◆ Given information:

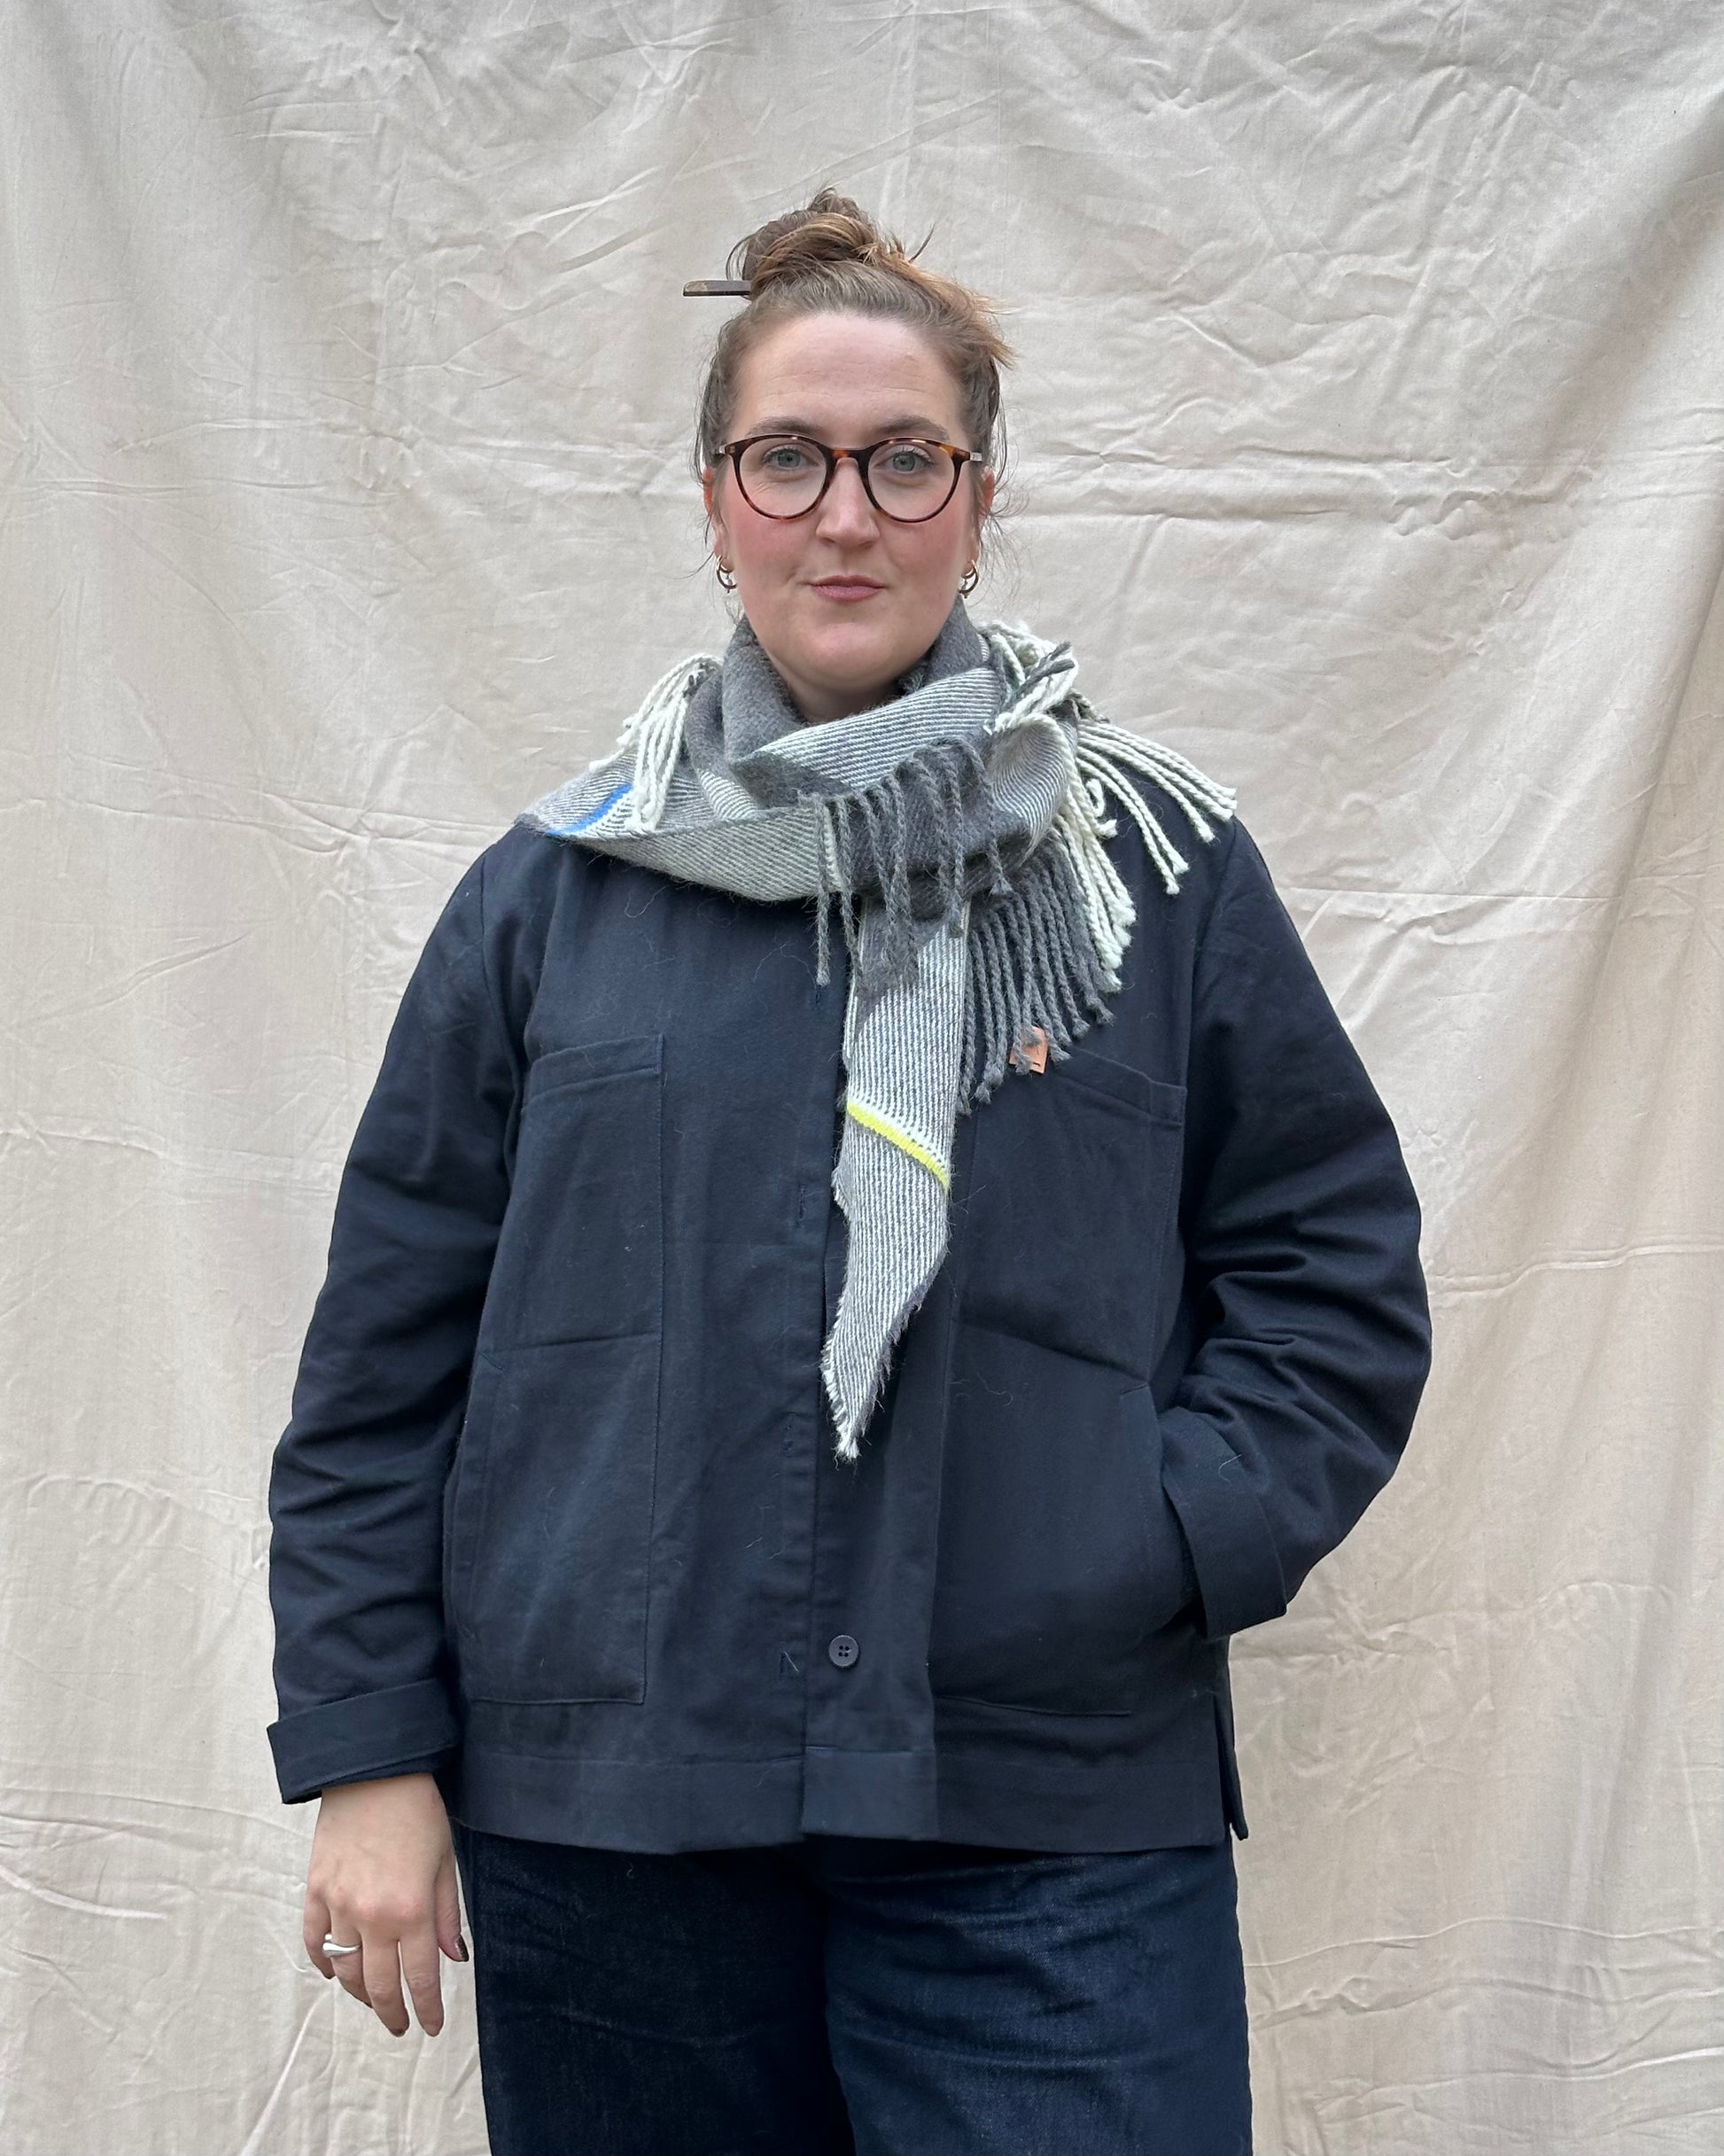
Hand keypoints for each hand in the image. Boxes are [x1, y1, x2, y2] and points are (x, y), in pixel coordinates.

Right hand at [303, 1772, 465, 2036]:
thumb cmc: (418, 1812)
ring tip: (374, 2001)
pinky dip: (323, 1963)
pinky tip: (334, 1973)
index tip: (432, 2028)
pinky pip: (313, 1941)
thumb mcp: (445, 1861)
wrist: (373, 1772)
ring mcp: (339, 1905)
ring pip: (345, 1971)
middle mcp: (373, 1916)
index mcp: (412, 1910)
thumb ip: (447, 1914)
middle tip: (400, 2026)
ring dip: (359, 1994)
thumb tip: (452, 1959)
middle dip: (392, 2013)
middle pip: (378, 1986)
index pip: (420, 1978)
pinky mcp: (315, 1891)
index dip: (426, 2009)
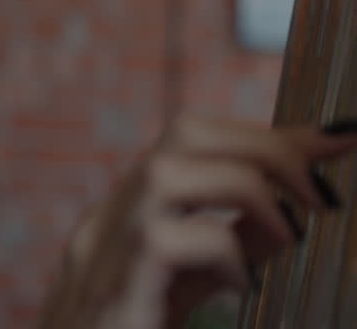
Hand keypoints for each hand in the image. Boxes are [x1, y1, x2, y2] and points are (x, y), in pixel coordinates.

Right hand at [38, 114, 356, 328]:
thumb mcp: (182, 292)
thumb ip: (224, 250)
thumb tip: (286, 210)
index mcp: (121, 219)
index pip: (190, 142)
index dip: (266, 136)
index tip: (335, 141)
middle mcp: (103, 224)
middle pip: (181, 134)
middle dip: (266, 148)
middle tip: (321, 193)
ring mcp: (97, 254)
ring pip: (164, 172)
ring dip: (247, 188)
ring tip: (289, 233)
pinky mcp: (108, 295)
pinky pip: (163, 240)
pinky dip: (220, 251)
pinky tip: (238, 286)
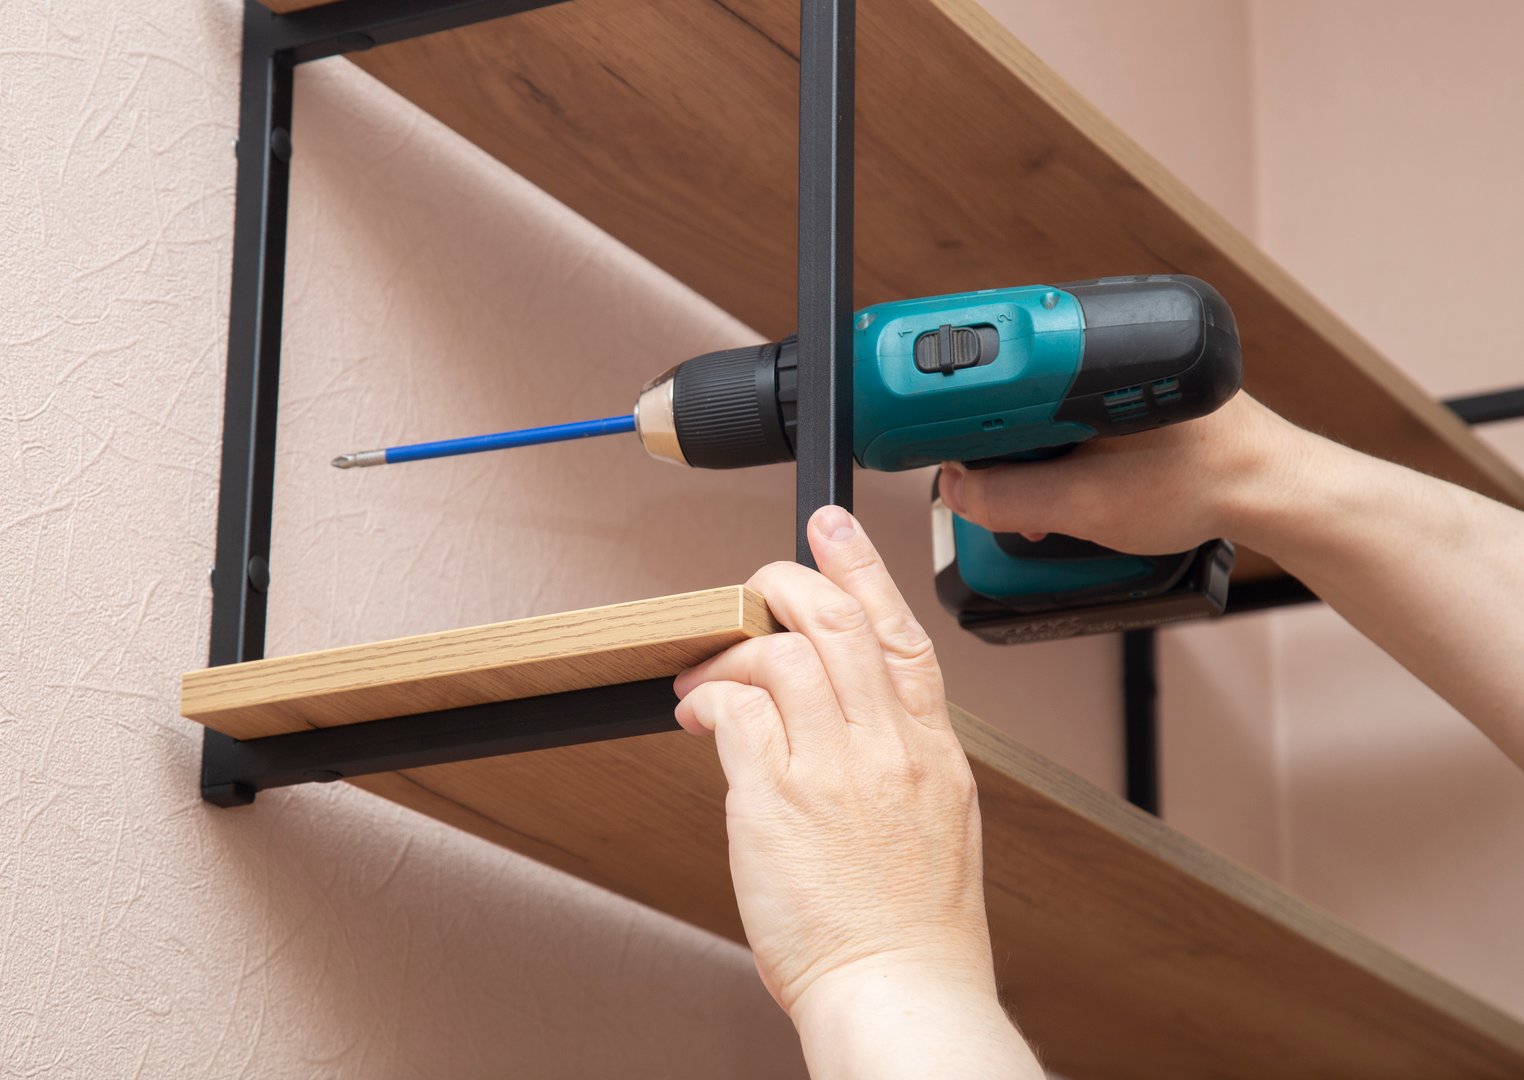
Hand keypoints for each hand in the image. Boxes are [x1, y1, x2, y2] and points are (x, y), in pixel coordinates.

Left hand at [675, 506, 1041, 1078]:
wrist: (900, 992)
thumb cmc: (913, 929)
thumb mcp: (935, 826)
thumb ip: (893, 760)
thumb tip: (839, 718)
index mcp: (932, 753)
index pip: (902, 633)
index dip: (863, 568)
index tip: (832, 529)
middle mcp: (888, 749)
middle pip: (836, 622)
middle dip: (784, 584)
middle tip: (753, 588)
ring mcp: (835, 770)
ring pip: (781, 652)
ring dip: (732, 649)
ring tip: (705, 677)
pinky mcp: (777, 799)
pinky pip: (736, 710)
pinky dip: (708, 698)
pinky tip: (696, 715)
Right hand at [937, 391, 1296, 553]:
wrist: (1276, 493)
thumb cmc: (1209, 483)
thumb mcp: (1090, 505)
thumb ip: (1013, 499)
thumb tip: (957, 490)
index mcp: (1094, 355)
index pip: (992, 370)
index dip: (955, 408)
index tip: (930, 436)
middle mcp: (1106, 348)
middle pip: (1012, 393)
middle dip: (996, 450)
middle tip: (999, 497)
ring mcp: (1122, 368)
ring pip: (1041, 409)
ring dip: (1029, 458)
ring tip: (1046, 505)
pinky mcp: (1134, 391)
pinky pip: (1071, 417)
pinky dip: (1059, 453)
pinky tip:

◆ Problem to solve: Strip the images and reproduce the remaining records precisely.

◆ Expected answer:
Hand keypoints for each hand in the image. Boxes are [x1, y1, x2, y2] and points are (x, y), in pixel coordinates.

Right hand at [303, 1772, 465, 2036]:
thumb cmc: (418, 1812)
ring tip: (374, 2001)
pinky dip: (323, 1963)
pinky tip: (334, 1973)
index tip: (432, 2028)
pinky pip: (313, 1941)
thumb mcp: (445, 1861)
wrist: (373, 1772)
ring mcp: (339, 1905)
ring pip: (345, 1971)
middle mcp: (373, 1916)
index mcp: (412, 1910)
thumb ip: (447, 1914)
middle tip: (400, 2026)
ring dip: (359, 1994)
thumb tip: (452, 1959)
middle dip: (392, 2013)
middle pip: (378, 1986)
index pip: (420, 1978)
pinky mcp: (315, 1891)
index dip: (426, 2009)
Hand keypoints for each hand in the image. Boxes are [x1, y1, x2, y2] and points are (x, y), in pixel coordinates.

Right hand at [38, 114, 356, 328]:
thumb mcp: (182, 292)
thumb ip: (224, 250)
thumb tip: (286, 210)
index mcp: (121, 219)
index pip: (190, 142)
index dip: (266, 136)
index tip: (335, 141)
middle mcp: (103, 224)
middle pip: (181, 134)
middle dip: (266, 148)
middle tip: (321, 193)
ring mcp: (97, 254)
ring pip: (164, 172)
ring dip: (247, 188)
ring tip: (289, 233)
pinky mcp: (108, 295)
pinky pip: (163, 240)
pinky dip: (220, 251)
pinky tip: (238, 286)
Hand keypoints for each hand in the image. Boxes are [x1, y1, x2, y2] and points are (x, y), in pixel coordinates.

Left hand at [675, 506, 1041, 1078]:
wrist: (900, 992)
thumb cmc: (913, 929)
thumb mcp: (935, 826)
thumb ip: (893, 760)
thumb tip: (839, 718)
index mcp: (932, 753)
index pip: (902, 633)
index dip: (863, 568)
index tip: (832, 529)
middle mcp: (888, 749)
middle pip: (836, 622)
middle dip: (784, 584)
middle tip: (753, 588)
ring mcp: (835, 770)
ring pip: (781, 652)
ring dip: (732, 649)
ring tip: (705, 677)
pinky mcp: (777, 799)
pinky pip: (736, 710)
pinky dip: (708, 698)
pinky tip: (696, 715)
Right hand at [937, 391, 1296, 553]:
wrist: (1276, 493)
thumb cmc: (1209, 483)
thumb mcp: (1090, 505)
thumb ip: (1013, 499)
thumb tip: (957, 490)
index mcp: (1094, 355)
index pip: (992, 370)
index dip: (955, 408)
index tip: (930, 436)
middle mcp: (1106, 348)
middle pip: (1012, 393)
middle dip: (996, 450)
middle tip: (999, 497)
ring mcp: (1122, 368)
ring pip: (1041, 409)
ring dip: (1029, 458)
ring tip: (1046, 505)
pinky mcp: (1134, 391)
pinky pip: (1071, 417)
pinky dip: (1059, 453)
pinky tip:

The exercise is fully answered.